:: WHAT TO WORK ON ::
Set out the words from all of the records below as a JSON list of strings, one string per line, with blank lines left out.

:: MATERIAL ::
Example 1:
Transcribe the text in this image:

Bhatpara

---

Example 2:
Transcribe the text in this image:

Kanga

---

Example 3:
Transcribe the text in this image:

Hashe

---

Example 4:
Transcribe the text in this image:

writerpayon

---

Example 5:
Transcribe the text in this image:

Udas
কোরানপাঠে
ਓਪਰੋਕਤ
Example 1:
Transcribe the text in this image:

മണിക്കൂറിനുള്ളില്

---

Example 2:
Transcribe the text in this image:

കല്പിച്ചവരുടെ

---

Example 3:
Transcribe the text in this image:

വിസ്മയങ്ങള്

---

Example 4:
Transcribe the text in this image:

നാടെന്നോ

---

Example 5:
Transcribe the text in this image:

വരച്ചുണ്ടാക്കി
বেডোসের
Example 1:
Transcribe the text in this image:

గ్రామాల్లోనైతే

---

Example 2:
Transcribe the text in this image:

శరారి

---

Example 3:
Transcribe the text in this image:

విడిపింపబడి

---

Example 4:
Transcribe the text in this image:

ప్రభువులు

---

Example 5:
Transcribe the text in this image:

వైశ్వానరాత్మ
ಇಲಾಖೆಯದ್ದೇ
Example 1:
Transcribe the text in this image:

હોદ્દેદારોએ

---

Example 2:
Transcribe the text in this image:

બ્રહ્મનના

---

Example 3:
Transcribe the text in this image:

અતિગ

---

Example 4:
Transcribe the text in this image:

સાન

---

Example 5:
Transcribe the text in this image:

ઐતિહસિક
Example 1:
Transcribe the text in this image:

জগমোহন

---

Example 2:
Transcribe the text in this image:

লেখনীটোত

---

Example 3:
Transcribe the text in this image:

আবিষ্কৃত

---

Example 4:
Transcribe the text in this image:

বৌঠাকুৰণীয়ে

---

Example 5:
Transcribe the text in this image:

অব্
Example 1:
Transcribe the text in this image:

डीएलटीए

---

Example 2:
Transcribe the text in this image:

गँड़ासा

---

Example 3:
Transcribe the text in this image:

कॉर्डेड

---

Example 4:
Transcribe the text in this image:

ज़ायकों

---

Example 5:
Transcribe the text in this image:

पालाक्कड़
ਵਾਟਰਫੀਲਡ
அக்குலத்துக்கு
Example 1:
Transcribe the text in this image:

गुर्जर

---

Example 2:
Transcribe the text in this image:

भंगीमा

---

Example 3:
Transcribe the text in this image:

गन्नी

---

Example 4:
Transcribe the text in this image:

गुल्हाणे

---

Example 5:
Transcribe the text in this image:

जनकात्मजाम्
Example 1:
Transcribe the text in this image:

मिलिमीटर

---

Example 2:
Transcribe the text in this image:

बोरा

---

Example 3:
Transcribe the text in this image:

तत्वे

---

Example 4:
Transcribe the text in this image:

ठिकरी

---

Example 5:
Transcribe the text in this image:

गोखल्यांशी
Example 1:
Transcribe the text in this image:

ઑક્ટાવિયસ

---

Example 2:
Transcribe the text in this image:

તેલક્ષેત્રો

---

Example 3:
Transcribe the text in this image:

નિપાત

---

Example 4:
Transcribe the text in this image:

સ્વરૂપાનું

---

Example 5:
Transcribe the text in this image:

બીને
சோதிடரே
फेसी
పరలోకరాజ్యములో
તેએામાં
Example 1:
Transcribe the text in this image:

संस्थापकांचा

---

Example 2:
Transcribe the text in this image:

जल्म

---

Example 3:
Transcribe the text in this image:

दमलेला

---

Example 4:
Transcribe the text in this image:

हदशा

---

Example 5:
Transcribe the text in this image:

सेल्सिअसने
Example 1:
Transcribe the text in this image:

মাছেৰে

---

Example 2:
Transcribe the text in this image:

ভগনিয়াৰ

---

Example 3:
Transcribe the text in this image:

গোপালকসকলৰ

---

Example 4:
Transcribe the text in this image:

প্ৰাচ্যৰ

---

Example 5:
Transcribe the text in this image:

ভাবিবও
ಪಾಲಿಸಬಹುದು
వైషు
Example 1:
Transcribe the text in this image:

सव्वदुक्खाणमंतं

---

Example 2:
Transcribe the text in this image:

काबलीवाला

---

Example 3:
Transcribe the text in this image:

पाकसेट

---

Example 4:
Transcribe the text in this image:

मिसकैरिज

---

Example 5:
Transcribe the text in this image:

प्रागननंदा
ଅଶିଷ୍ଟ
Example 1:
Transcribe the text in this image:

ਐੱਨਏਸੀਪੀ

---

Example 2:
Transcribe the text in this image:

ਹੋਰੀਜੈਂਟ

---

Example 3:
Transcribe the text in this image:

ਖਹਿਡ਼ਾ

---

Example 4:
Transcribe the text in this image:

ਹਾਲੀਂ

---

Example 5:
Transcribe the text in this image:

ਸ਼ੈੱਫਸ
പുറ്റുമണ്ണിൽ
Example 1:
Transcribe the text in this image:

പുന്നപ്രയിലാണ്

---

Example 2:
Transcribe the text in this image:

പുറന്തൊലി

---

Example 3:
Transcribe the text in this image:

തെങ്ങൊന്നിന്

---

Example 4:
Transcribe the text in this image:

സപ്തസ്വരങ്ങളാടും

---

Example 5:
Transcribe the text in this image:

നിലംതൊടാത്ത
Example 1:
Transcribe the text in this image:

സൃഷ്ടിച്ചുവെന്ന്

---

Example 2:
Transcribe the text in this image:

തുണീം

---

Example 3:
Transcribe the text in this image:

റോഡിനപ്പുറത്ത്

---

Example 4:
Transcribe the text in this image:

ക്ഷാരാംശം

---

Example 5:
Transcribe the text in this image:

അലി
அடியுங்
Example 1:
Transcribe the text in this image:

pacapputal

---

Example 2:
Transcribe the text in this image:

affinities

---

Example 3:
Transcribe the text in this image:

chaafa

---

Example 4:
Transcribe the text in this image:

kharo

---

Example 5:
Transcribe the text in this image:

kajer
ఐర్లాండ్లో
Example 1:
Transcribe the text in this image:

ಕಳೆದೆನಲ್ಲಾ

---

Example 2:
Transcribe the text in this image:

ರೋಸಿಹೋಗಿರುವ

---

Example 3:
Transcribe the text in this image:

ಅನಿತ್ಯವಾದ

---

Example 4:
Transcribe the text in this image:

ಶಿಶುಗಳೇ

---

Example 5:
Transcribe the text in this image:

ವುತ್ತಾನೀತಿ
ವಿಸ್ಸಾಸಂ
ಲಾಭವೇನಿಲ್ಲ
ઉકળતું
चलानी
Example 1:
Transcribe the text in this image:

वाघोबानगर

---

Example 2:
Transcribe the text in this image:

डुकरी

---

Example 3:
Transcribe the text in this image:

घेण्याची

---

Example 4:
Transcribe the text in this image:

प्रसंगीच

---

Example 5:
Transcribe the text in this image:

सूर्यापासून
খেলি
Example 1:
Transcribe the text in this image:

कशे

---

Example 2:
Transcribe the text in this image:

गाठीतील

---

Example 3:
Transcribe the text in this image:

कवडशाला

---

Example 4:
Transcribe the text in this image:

:: SOLUTION TO THE PROBLEM ::
[
  "Example 1:",
  "Transcribe the text in this image:",
  "Bhatpara",
  "---",
  "Example 2:",
  "Transcribe the text in this image:",
  "Kanga",
  "---",
  "Example 3:",
  "Transcribe the text in this image:",
  "Hashe",
  "---",
  "Example 4:",
  "Transcribe the text in this image:",
  "writerpayon",
  "---",
  "Example 5:",
  "Transcribe the text in this image:",
  "Udas",
  "কোরানপাঠে",
  "ਓਪਰੋਕਤ",
  "Example 1:",
  "Transcribe the text in this image:",
  "മണിക്കൂറിനുള്ളില്",
  "---",
  "Example 2:",
  "Transcribe the text in this image:",
  "കല്പിച്ചവരുടെ",
  "---",
  "Example 3:",
  "Transcribe the text in this image:",
  "വിസ്മയങ്ങള്",
  "---",
  "Example 4:",
  "Transcribe the text in this image:",
  "നാടെന്നോ",
  "---",
  "Example 5:",
  "Transcribe the text in this image:",
  "വരച്ചുണ്ടാക്കി",
  "বেডোসের",
  "Example 1:",
  "Transcribe the text in this image:",
  "గ్రామాల్లోనైతే",
  "---",
  "Example 2:",
  "Transcribe the text in this image:",
  "శరారి",
  "---",
  "Example 3:",
  "Transcribe the text in this image:",
  "విడిపింపబడి",
  "---",
  "Example 4:",
  "Transcribe the text in this image:",
  "ప్రభువులు",
  "---",
  "Example 5:",
  "Transcribe the text in this image:",
  "వైశ్వానరాత్మ",
  "ಇಲಾಖೆಯದ್ದೇ",
  "Example 1:",
  "Transcribe the text in this image:",
  "હોદ્દેદારોએ",
  "---",
  "Example 2:",
  "Transcribe the text in this image:",
  "બ્રહ્મનના",
  "---",
  "Example 3:",
  "Transcribe the text in this image:",
  "અતિગ",
  "---",
  "Example 4:",
  "Transcribe the text in this image:",
  "સાન",
  "---",
  "Example 5:",
  "Transcribe the text in this image:",
  "ઐતિહસિક",
  "Example 1:",
  "Transcribe the text in this image:",
  "জগমোহন",
  "---",
  "Example 2:",
  "Transcribe the text in this image:",
  "লেখনীটোত",
  "---",
  "Example 3:",
  "Transcribe the text in this image:",
  "আবিষ্কৃত",
  "---",
  "Example 4:",
  "Transcribe the text in this image:",
  "বৌঠাকুৰণীয়ে",
  "---",
  "Example 5:",
  "Transcribe the text in this image:",
  "অব্",
  "Example 1:",
  "Transcribe the text in this image:",
  "डीएलटीए",
  "---",
  "Example 2:",
  "Transcribe the text in this image:",
  "गँड़ासा",
  "---",
  "Example 3:",
  "Transcribe the text in this image:",
  "कॉर्डेड",
  "---",
  "Example 4:",
  "Transcribe the text in this image:",
  "ज़ायकों",
  "---",
  "Example 5:",
  "Transcribe the text in this image:",
  "पालाक्कड़",
  "ਵਾਟਰਫੀਲਡ",
  "அக்குலத்துக்கு",
  "Example 1:",
  "Transcribe the text in this image:",
  "गुर्जर",
  "---",
  "Example 2:",
  "Transcribe the text in this image:",
  "भंगीमा",
  "---",
  "Example 3:",
  "Transcribe the text in this image:",
  "गन्नी",
  "---",
  "Example 4:",
  "Transcribe the text in this image:",
  "गुल्हाणे",
  "---",
  "Example 5:",
  "Transcribe the text in this image:",
  "जनकात्मजाम्",
  "Example 1:",
  "Transcribe the text in this image:",
  "मिलिमीटर",
  "---",
  "Example 2:",
  "Transcribe the text in this image:",
  "बोरा",
  "---",
  "Example 3:",
  "Transcribe the text in this image:",
  "तत्वे",
  "---",
  "Example 4:",
  "Transcribe the text in this image:",
  "ठिकरी",
  "---",
  "Example 5:",
  "Transcribe the text in this image:",
  "गोखल्यांशी",
  "Example 1:",
  "Transcribe the text in this image:",
  "ઑક્ટાવિયસ",
  "---",
  "Example 2:",
  "Transcribe the text in this image:",
  "તેલક્ષેત્રો",
  "---",
  "Example 3:",
  "Transcribe the text in this image:",
  "નિપાત",
  "---",
  "Example 4:",
  "Transcribe the text in this image:",
  "સ્વરૂપાનું",
  "---",
  "Example 5:",
  "Transcribe the text in this image:",
  "બીને",
  "சோதிடரே",
  "फेसी",
  "పరలోకరాజ్యములో",
  "તેએામાં",
  "Example 1:",
  "Transcribe the text in this image:",
  "संस्थापकांचा",
  "---",
  "Example 2:",
  "Transcribe the text in this image:",
  "जल्म",
  "---",
  "Example 3:",
  "Transcribe the text in this image:",
  "दमलेला",
  "---",
  "Example 4:",
  "Transcribe the text in this image:",
  "हदशा",
  "---",
  "Example 5:",
  "Transcribe the text in this image:",
  "सेल्सिअसने",
  "Example 1:",
  "Transcribe the text in this image:",
  "মাছেৰে",
  "---",
  "Example 2:",
  "Transcribe the text in this image:",
  "ভগনিয়াৰ",
  "---",
  "Example 3:",
  "Transcribe the text in this image:",
  "গোপালকসকলৰ",
  "---",
  "Example 4:",
  "Transcribe the text in this image:",
  "প্ৰাচ্যৰ",
  "---",
  "Example 5:",
  "Transcribe the text in this image:",
  "ভাবিবও",
  "ಪಾಲಿಸಬಹುದು",
  "వైషు",
  "Example 1:",
  "Transcribe the text in this image:",
  "सव्वदुक्खाणमंतं",
  "---",
  "Example 2:",
  "Transcribe the text in this image:",
  "काबलीवाला",
  "---",
  "Example 3:",
  "Transcribe the text in this image:",
  "पाकसेट",
  "---",
  "Example 4:",
  "Transcribe the text in this image:",
  "मिसकैरिज",
  "---",
  "Example 5:",
  "Transcribe the text in this image:",
  "प्रागननंदा",
  "ଅଶିଷ୍ଟ",
  "Example 1:",
  "Transcribe the text in this image:",
  "ਐੱਨਏਸੀਪੀ",
  "---",
  "Example 2:",
  "Transcribe the text in this image:",
  "ਹੋਰੀਜੈਂਟ",
  "---",
  "Example 3:",
  "Transcribe the text in this image:",
  "ਖਹਿਡ਼ਾ",
  "---",
  "Example 4:",
  "Transcribe the text in this image:",
  "ਹਾਲੀਂ",
  "---",
  "Example 5:",
  "Transcribe the text in this image:",
  "ਸ਼ੈੱਫਸ",
  "പുറ്റുമണ്ണിൽ",
  "Example 1:",
  "Transcribe the text in this image:",
  "പുന്നപ്രയിലാണ്",
  "---",
  "Example 2:",
  "Transcribe the text in this image:",
  "പുറന്തൊലി",
  "---",
  "Example 3:",
  "Transcribe the text in this image:",
  "തെങ്ങൊന്നിന്",
  "---",
  "Example 4:",
  "Transcribe the text in this image:",
  "സപ്തസ്വരങ്ങളാടും",
  "---",
  "Example 5:",
  "Transcribe the text in this image:",
  "നിലംതൊടാത്ത",
  "Example 1:",
  "Transcribe the text in this image:",
  "സൃഷ്ടിച്ചുവെന്ന്",
  "---",
  "Example 2:",
  "Transcribe the text in this image:",
  "തുണീം",
  "---",
  "Example 3:",
  "Transcribe the text in this image:",
  "റോഡിനപ്പുറത്ത്",
  "---",
  "Example 4:",
  "Transcribe the text in this image:",
  "ക്ഷാരാംശം",
  "---",
  "Example 5:",
  "Transcribe the text in this image:",
  "അലി",
  "அடியுங்",
  "Example 1:",
  "Transcribe the text in this image:",
  "pacapputal",
  "---",
  "Example 2:",
  "Transcribe the text in this image:",
  "affinities",
  "---",
  "Example 3:",
  "Transcribe the text in this image:",
  "chaafa",
  "---",
  "Example 4:",
  "Transcribe the text in this image:",
  "kharo",
  "---",
  "Example 5:",
  "Transcribe the text in this image:",
  "kajer",
  "ఐర్లాండ్లో",
  "Example 1:",
  "Transcribe the text in this image:",
  "ಕಳೆದೆನಲ್ಲಾ",
  "---",
  "Example 2:",
  "Transcribe the text in this image:",
  "ರೋಸಿಹೋಗಿರುವ",
  "---",
  "Example 3:",
  "Transcribe the text in this image:",
  "ಅನಿತ್ಯವಾದ",
  "---",
  "Example 4:",
  "Transcribe the text in this image:",
  "ಶಿಶುಗಳೇ",
  "---",
  "Example 5:",
  "Transcribe the text in this image:",
  "ವುತ್ತಾನೀತಿ",
  "ವಿಸ್ಸಾಸಂ",
  "ಲಾಭವೇನಿಲ್ಲ",
  "ઉકળતું",
  "चलानी",
  "Example 1:",
  "Transcribe the text in this image:",
  "वाघोबानगर",
  "---",
  "Example 2:",
  "Transcribe the text in this image:",
  "डुकरी",
  "---",
  "Example 3:",
  "Transcribe the text in this image:",
  "घेण्याची",
  "---",
  "Example 4:",
  "Transcribe the text in this image:",
  "प्रसंगीच",
  "---",
  "Example 5:",
  "Transcribe the text in this image:",
  "सूर्यापासून",
  "খেলি",
  "Example 1:",
  "Transcribe the text in this image:",
  "कशे",
  "---",
  "Example 2:",
  "Transcribe the text in this image:",
  "गाठीतील",
  "---",
  "Example 3:",
  "Transcribe the text in this image:",
  "कवडशाला",
  "---",
  "Example 4:",
  "Transcribe the text in this image:"
]